Amazon CloudWatch Container Insights with Enhanced Observability for EKS now auto-discovers critical health metrics from your AWS accelerators Trainium and Inferentia, and AWS high performance network adapters (Elastic Fabric Adapters) as well as NVIDIA GPUs. You can visualize these out-of-the-box metrics in curated Container Insights dashboards to help monitor your accelerated infrastructure and optimize your AI workloads for operational excellence. 

Using Enhanced Container Insights you can now easily correlate compute and memory metrics with your internode network metrics to help understand the traffic impact on tasks running on your EKS clusters, such as monitoring latency sensitive training jobs. Enhanced Container Insights enables you to easily monitor the efficiency of resource consumption by your distributed deep learning and inference algorithms such that you can optimize resource allocation and minimize long disruptions in your applications. Enhanced Container Insights delivers accelerated compute observability with automatic visualizations and removes the need for manual dashboard creations and alarm set-ups.
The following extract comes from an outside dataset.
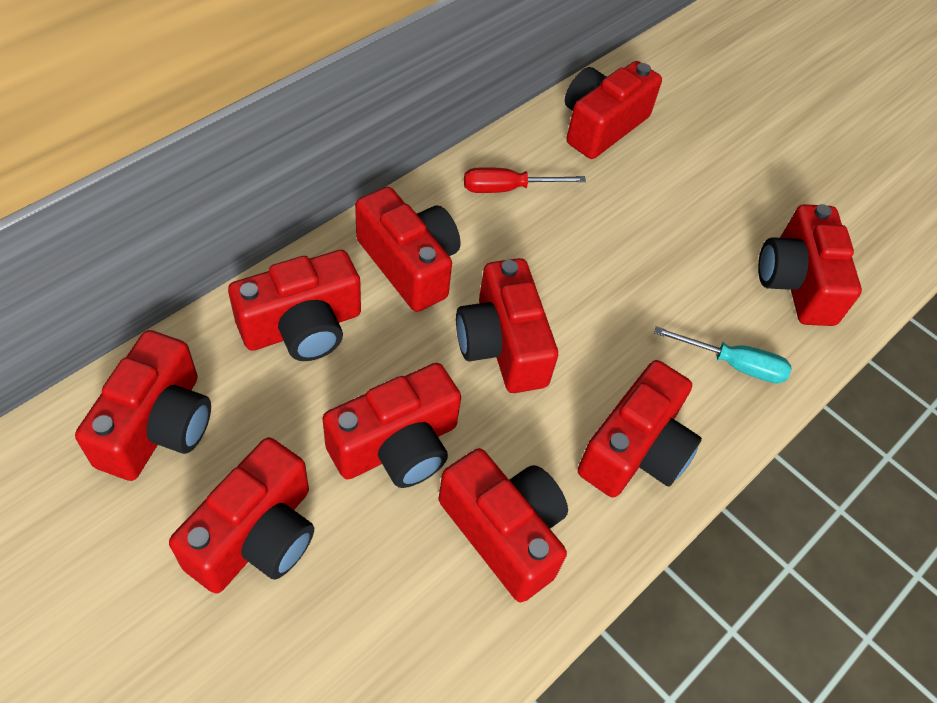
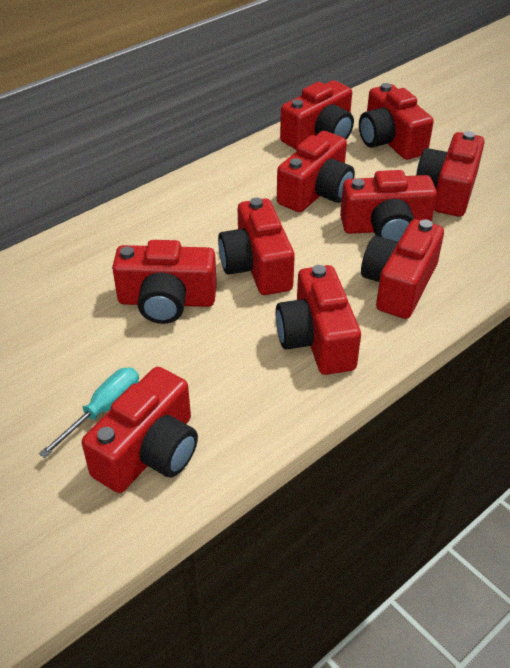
red screwdriver: 1 -> 0

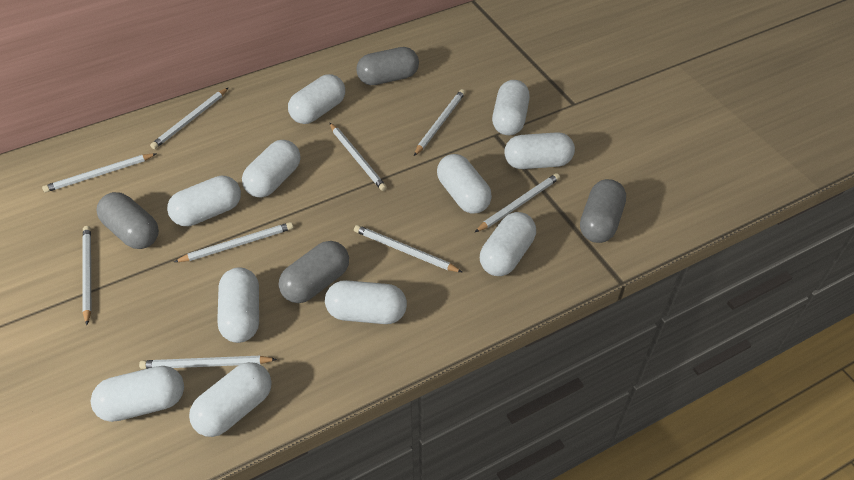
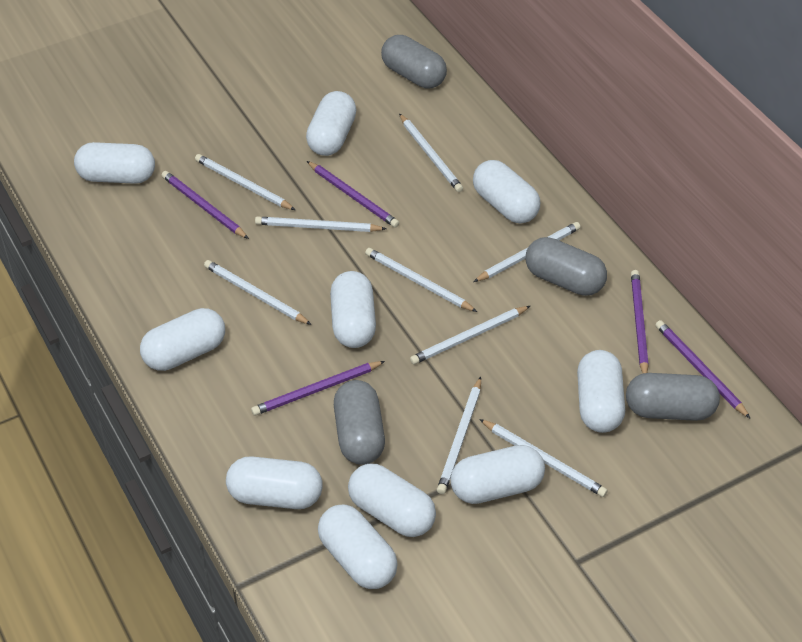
purple pencil: 0 -> 5
white capsule: 11 -> 10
Getting started with accelerated compute observability is easy. You can onboard Enhanced Container Insights either by installing CloudWatch Observability Add-on into your clusters or by manually installing the CloudWatch Agent to enable enhanced observability. Once configured you can navigate to Container Insights console and view your accelerated compute telemetry out-of-the-box.

Accelerated Compute Observability is now available in Enhanced Container Insights for EKS in all commercial AWS Regions, including the AWS GovCloud (US) and China Regions. Accelerated Compute metrics follow observation based pricing – see Container Insights pricing page for details. For further information, see the Container Insights user guide.